A month later my great uncle died. He had been more like a grand parent. He was the only person I had ever met who told me they believed in me. He thought, and expressed, that I was valuable. He would tell anyone who knew me. I would feel like I could do anything after I talked to him, motivated, able, powerful. Noone else has ever made me feel like that.

He was very into sports, education and sciences - he liked maths and chemistry - (what is that game with the match sticks that relies of X to the power of 2? Pim?) and tricks. My first memories of him are of him standing on his head. He was loud and liked a good argument. I think he had difficult relationships with the people closest to him - his siblings, wife, children and grandchildren. But as his grandniece I got all of his enthusiasm, belief, valuing but none of his interfering. I loved him. I found it hard to visit him in his hospice. He seemed so small, it seemed so dark. He wasn't a particularly tall man, as I knew him, but he had always seemed big.

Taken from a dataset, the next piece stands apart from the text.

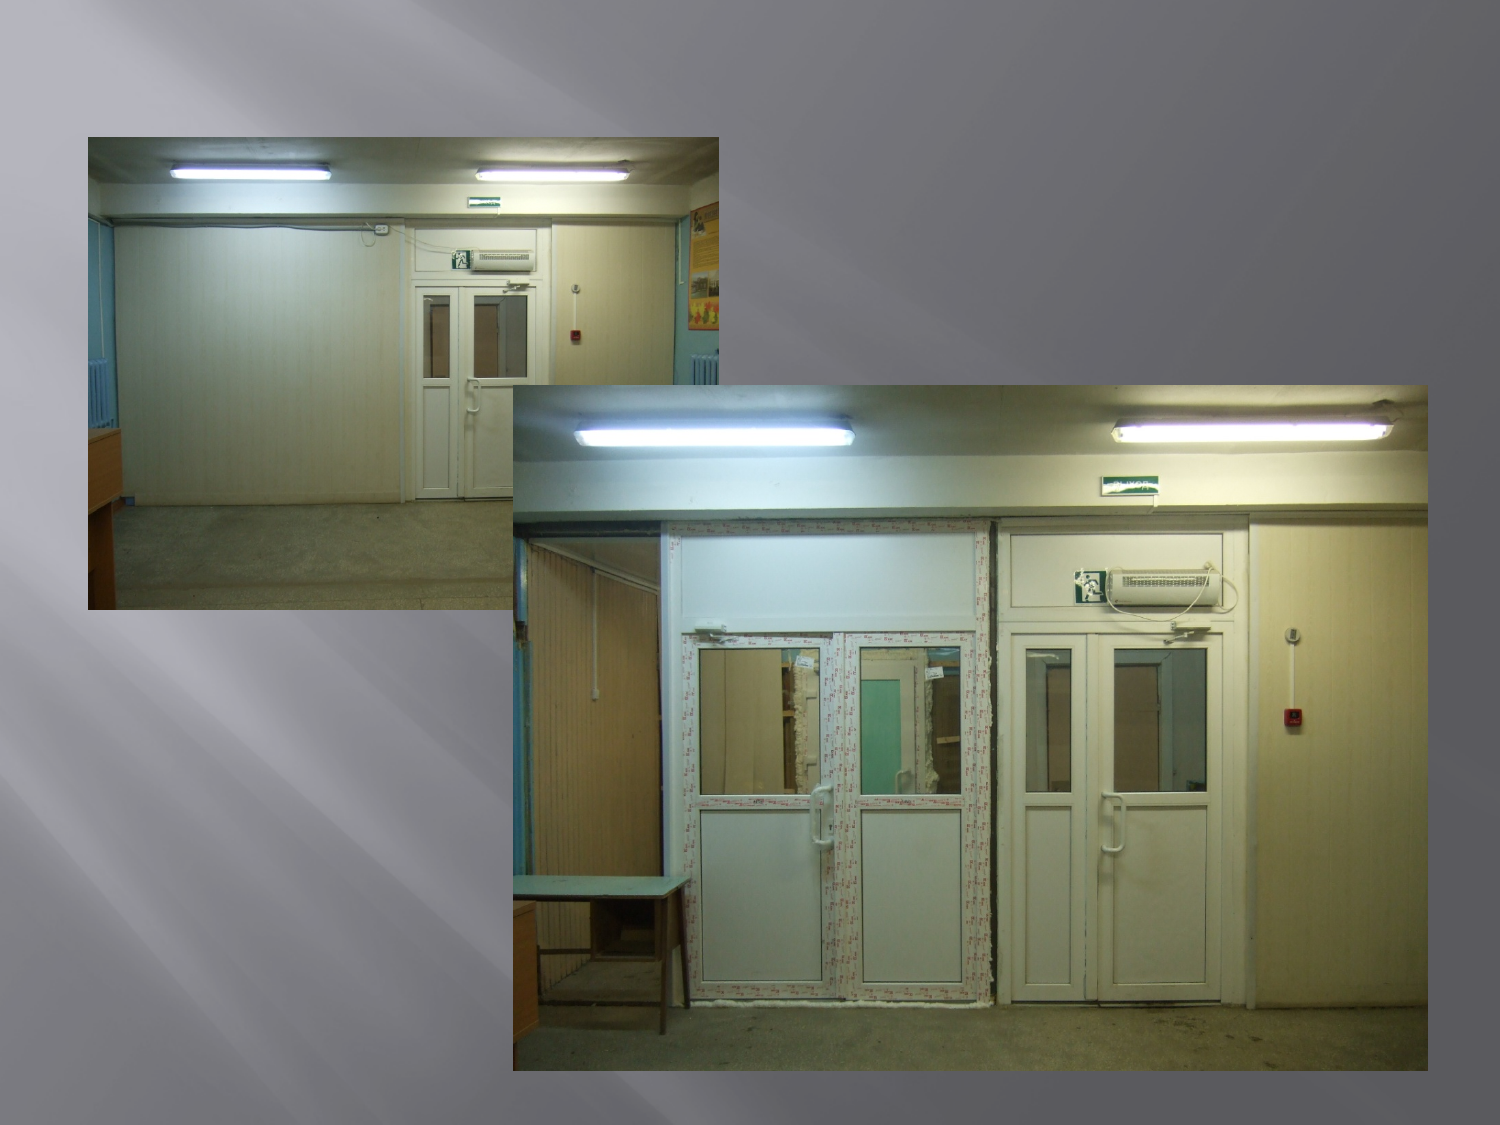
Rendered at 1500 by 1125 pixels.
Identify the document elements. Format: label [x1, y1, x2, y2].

I was living and working away from everything I knew. I had made some friendships but - at the time- they seemed insubstantial, an evaluation that was probably unfair. The old friendships from home seemed to have dwindled with my leaving. My mother couldn't forgive me from the end of the relationship. I was alone.

My memory of that time is of sitting in the floor of my small rented room, unable to move. But I must have moved. Because things moved on, and got better. I made sense of it all as best I could.